Un projet collaboratif
Le programme de financement de l’ANR accordera au projet NanoG4V les moyens nécessaires à l’approfondissement des recherches de Mary De Feudis pour une durée de quatre ans. Le projet, qui démarrera en 2025, se compose de plusieurs volets : la synthèse et l’incorporation des centres colorés, la fonctionnalisation des nanoparticules, et l’intégration des particules obtenues dans des systèmes.
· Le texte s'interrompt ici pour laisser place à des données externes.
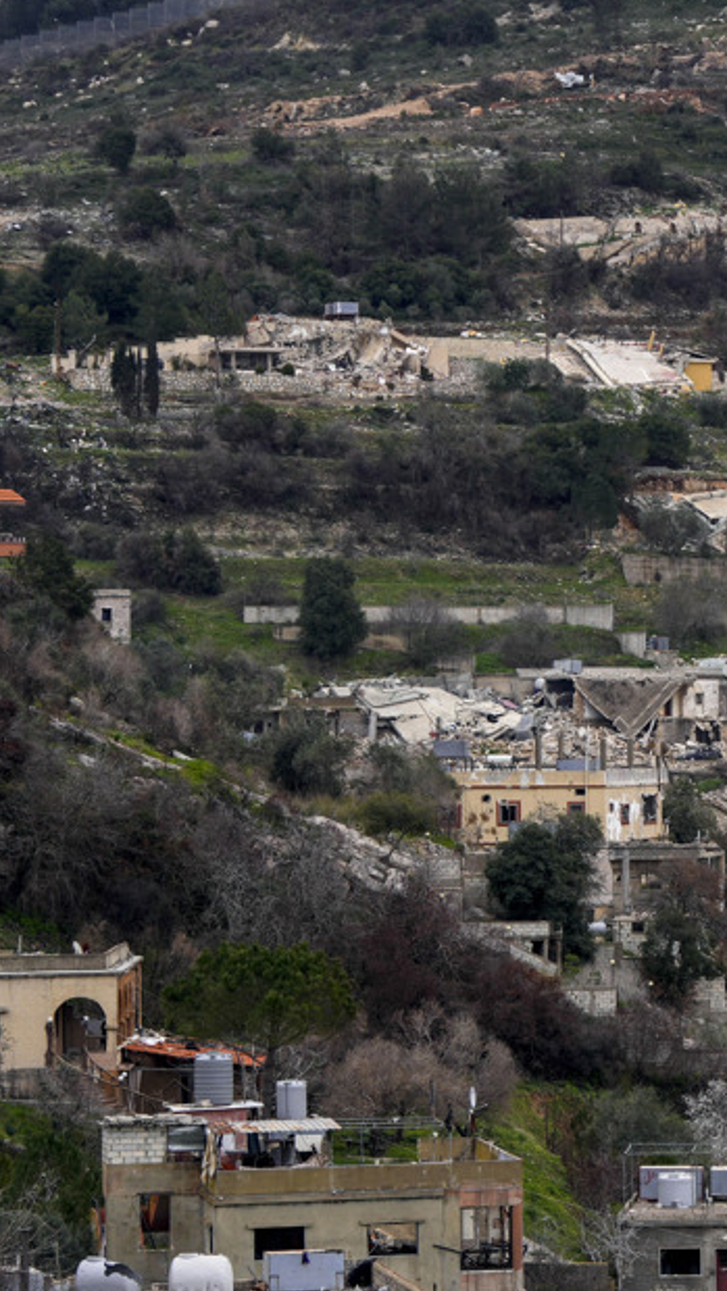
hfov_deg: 7.3
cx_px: 1231
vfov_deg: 13.2
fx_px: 5583
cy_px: 598
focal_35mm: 163
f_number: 4.5
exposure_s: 1/800
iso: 125
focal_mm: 71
Actuellement, c’est en Russie que sont fabriqués les meilleurs nanodiamants quantiques. Le projet vise à développer une filière dans le périmètre de l’Union européenne, voire uniquement en France. La chercheuse coordonnera en effet ses travaux entre différents acteurs français : l’Institut de recherche de Chimie Paris (IRCP), le laboratoire des sciences des procédés et des matériaux (LSPM) et le laboratoire Lumière, matière et interfaces (LuMIn) de l’ENS Paris-Saclay. Elle prévoit également l’embauche d’un doctorant, d’un chercheur post-doctoral et de deux stagiaires de master.
Le dispositif JCJC vise à valoriser la progression individuelle de jeunes chercheurs et chercheuses porteurs de projets scientifiques originaux, en leur donnant les moyens de concrétiser et d’approfondir leurs travaux.